## 待读文本
•••••
GET movies/_search?q=-title:2012 
GET movies/_search?q=title:(-2012)

3、分页

# 查询title中包含2012，从第10条开始，查询8条数据
GET movies/_search?q=title:2012&from=10&size=8

from取值从0开始。

4、逻辑运算符(AND OR NOT)

4.1、查询关键字间使用逻辑运算符

# 查询title中‘包含Beautiful或者Mind’的所有的数据
GET movies/_search?q=title:Beautiful Mind
# 或
GET movies/_search?q=title:(Beautiful Mind)
# 或
GET movies/_search?q=title:(Beautiful OR Mind)

# 查询title中包含 "Beautiful Mind"这个短语的所有的数据
GET movies/_search?q=title:"Beautiful Mind"

#查询title中既包含Mind又包含Beautiful的所有的数据，与顺序没有关系;AND必须为大写。
GET movies/_search?q=title:(Beautiful AND Mind)

# 查询title中既包含Mind但不包含Beautiful的所有的数据
GET movies/_search?q=title:(Beautiful NOT Mind)
# 或
GET movies/_search?q=title:(Beautiful -Mind)

4.2、查询条件之间使用逻辑运算符

# 查询title中包含Beautiful且电影上映时间在2012年之后的所有的数据
GET movies/_search?q=title:Beautiful AND year:2012
# 查询title中包含Beautiful且电影上映时间在1900年之后的所有的数据
GET movies/_search?q=title:Beautiful AND year:>=1900
# 加上分页
GET movies/_search?q=(title:Beautiful AND year:>=1900)&from=10&size=10

5、区间(范围)查询

# 查询2018年之后上映的电影
GET movies/_search?q=year:>=2018
# 查询在2012到2017年上映的电影
GET movies/_search?q=year:(>=2012 AND <=2017)
# 区间：{]或[]，必须以 ] 结尾。
#{表示‘＞’；[表示‘≥’；]表示‘≤’
GET movies/_search?q=year:{2012 TO 2017]

6、通配符

# ?：一个任意字符；*：任意个任意字符
GET movies/_search?q=title:Min?
GET movies/_search?q=title:Min*

三、Request Body查询(Query DSL)

问题：http协议中get是否可以带上request body?
HTTP协议，一般不允许get请求带上request body，但是因为get更加适合描述查询数据的操作，因此ES还是这么用了
碰巧，很多浏览器，或者是服务器，也都支持GET+request body模式
如果遇到不支持的场景，也可以用POST /_search。
GET /_search?from=0&size=10

POST /_search
{
  "from":0,
  "size":10
}

以下所有的查询，都是在body中使用”query“关键字。

term：在查询的时候，不对指定的查询内容进行分词处理，会直接原封不动的拿着查询内容去倒排索引中查询。这里的原封不动包括查询内容的大小写。
match：在查询的时候使用分析器对指定的查询内容进行分词。
constant_score：不会对结果进行计算得分，提高查询效率。
•••••
## 任务要求
请更新这段查询语法讲解：从“GET /_search?from=0&size=10”开始，一直到“match：在查询的时候使用分析器对指定的查询内容进行分词。”，把这部分重新写一遍，其中的“倒排索引”改成“反向索引”。

## 数据清单
•••••
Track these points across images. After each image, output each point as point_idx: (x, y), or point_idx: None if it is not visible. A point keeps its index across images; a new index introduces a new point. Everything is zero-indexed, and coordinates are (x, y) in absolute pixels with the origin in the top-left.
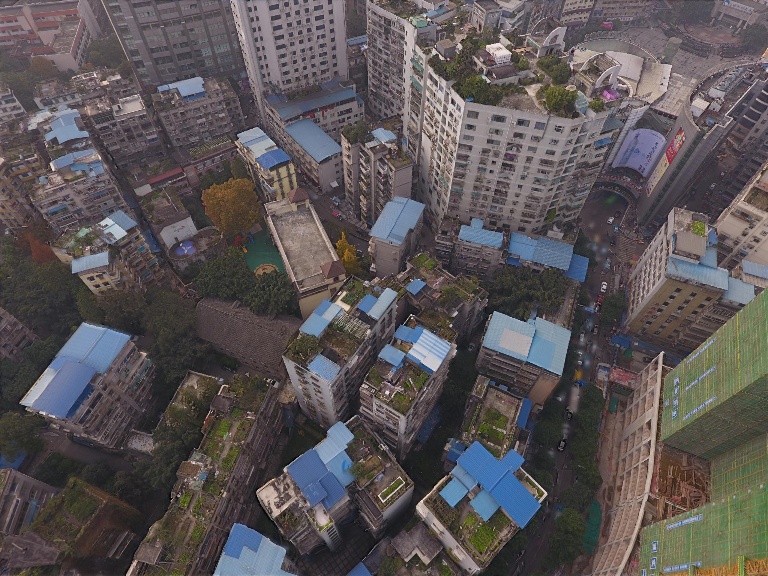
•••••
## 作答内容
GET /_search?from=0&size=10

POST /_search
{
  "from":0,
  "size":10
}

以下所有的查询，都是在body中使用”query“关键字。

term：在查询的时候，不对指定的查询内容进行分词处理，会直接原封不动的拿着查询内容去反向索引中查询。这里的原封不动包括查询内容的大小写。
match：在查询的时候使用分析器对指定的查询内容进行分词。